Patric Knowles was cast for the role of Miles in October. However Jack L. Warner then decided he wanted someone with a bigger name and asked Errol Flynn to do it.

==Reception==
According to Warner Bros records, the film earned $1,026,000 domestically and $665,000 foreign making it the studio's most popular film of the year.
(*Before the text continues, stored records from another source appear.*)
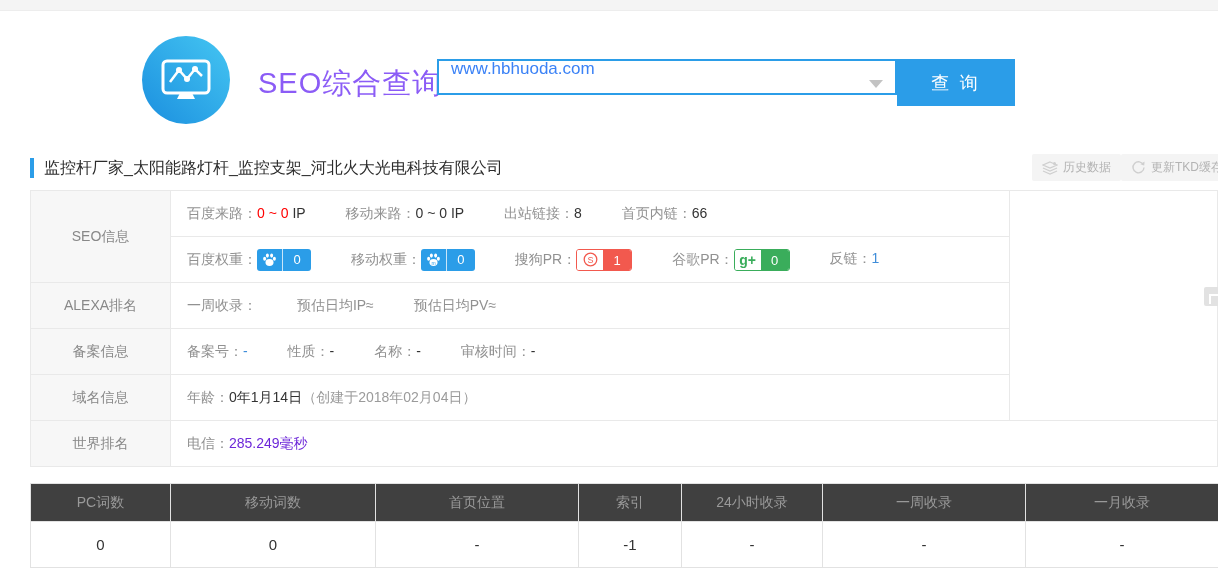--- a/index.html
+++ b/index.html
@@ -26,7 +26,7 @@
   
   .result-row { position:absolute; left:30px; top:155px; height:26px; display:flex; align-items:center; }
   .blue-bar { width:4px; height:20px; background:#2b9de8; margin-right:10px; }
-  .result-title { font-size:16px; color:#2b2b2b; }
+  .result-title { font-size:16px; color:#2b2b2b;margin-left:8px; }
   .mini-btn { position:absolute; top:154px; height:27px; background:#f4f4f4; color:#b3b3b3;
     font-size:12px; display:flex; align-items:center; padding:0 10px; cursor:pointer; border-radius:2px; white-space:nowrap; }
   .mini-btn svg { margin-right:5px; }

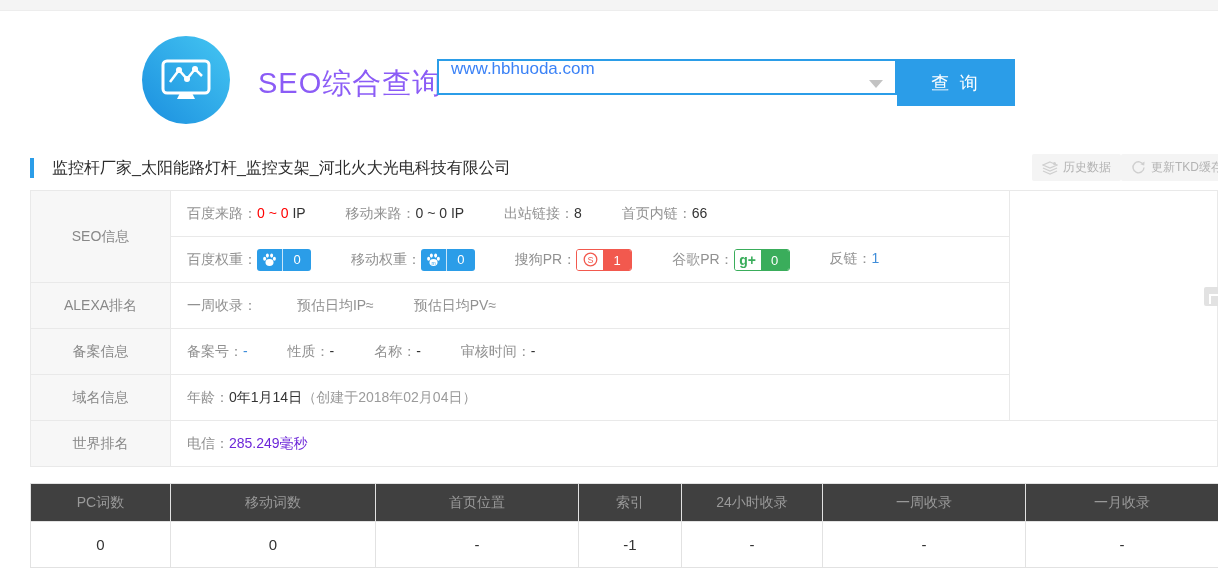--- a/index.html
+++ b/index.html
@@ -28,7 +28,7 @@
   .blue-bar { width:4px; height:20px; background:#2b9de8; margin-right:10px; }
   .result-title { font-size:16px; color:#2b2b2b;margin-left:8px; }
   .mini-btn { position:absolute; top:154px; height:27px; background:#f4f4f4; color:#b3b3b3;
-    font-size:12px; display:flex; align-items:center; padding:0 10px; cursor:pointer; border-radius:2px; white-space:nowrap; }
+    font-size:12px; display:flex; align-items:center; padding:0 10px; cursor:pointer; border-radius:2px; white-space:nowrap;justify-content:space-between; }
   .mini-btn svg { margin-right:5px; }
   .btn-history { left:1032px; }
   .btn-refresh { left:1121px; width:130px; }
Frank S. Nugent of The New York Times wrote, "Bobby and Billy justify their twinship completely, not merely by investing the Twain legend of mistaken royal identity with a pleasing degree of credibility, but by playing their roles with such straightforwardness and naturalness that the picture becomes one of the most likable entertainments of the year ... The novel and the screen have been bridged so gracefully we cannot resist saying the Twain and the movies have met." Variety published a negative review, reporting: "The fragile plot scarcely holds together a full length screen play", and suggesting that its running time could have been trimmed at the beginning so Flynn could enter the film earlier. John Mosher of The New Yorker praised the film as "a fine spectacle". Harrison's Reports called it "An excellent costume picture" with "outstanding" performances.